Despite its promise, OpenAI and its vast network of ML models don’t close the gap on all that’s missing with AI.
Boris Paskalev, co-founder and CEO of DeepCode, said GPT-3 provides models that are an order of magnitude larger than GPT-2. But he warned that developers should beware of drawing any conclusions that GPT-3 will help them automate code creation.
“Using NLP to generate software code does not work for the very simple reason that software code is semantically complex,” Paskalev told SD Times. “There is absolutely no actual use for it for code synthesis or for finding issues or fixing issues. Because it’s missing that logical step that is actually embedded, or the art of software development that the engineers use when they create code, like the intent. There’s no way you can do that.”
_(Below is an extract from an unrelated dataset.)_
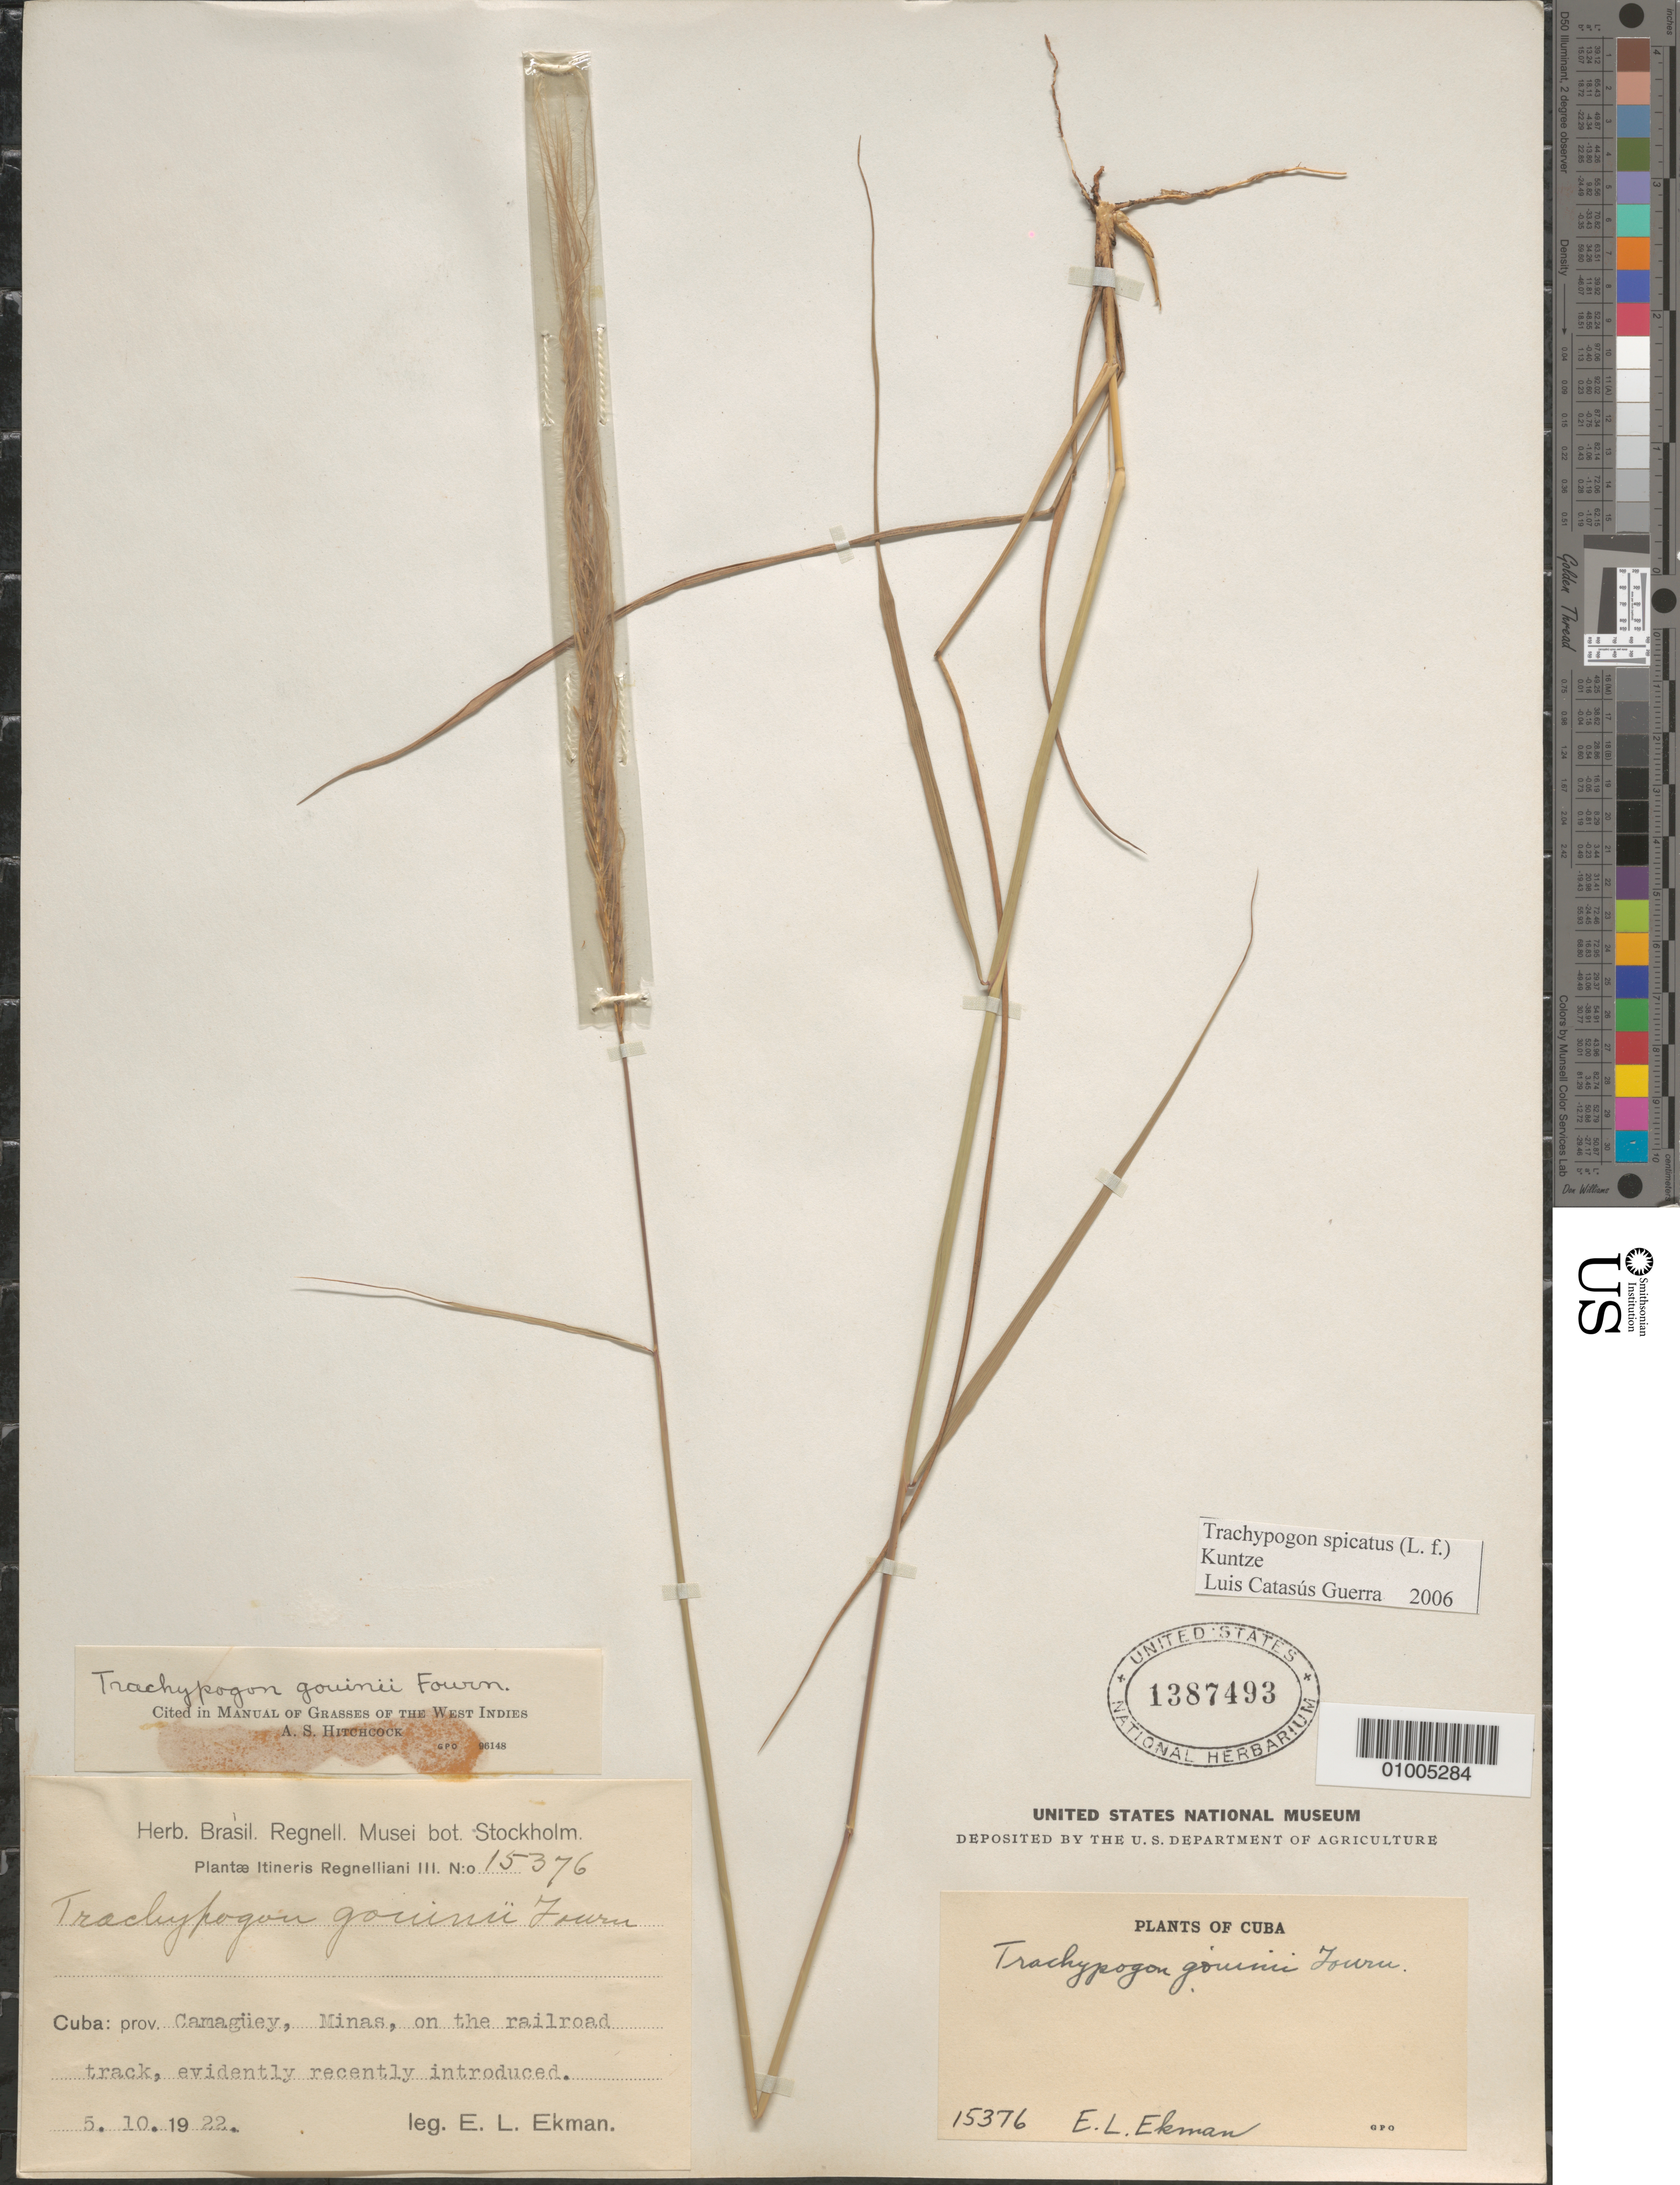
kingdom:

Moiz Saifee, a principal on the analytics team of Correlation Ventures, posted a similar assessment. “While GPT-3 delivers great performance on a lot of NLP tasks — word prediction, common sense reasoning– it doesn’t do equally well on everything. For instance, it doesn’t do great on things like text synthesis, some reading comprehension tasks, etc. In addition to this, it also suffers from bias in the data, which may lead the model to generate stereotyped or prejudiced content. So, there is more work to be done.”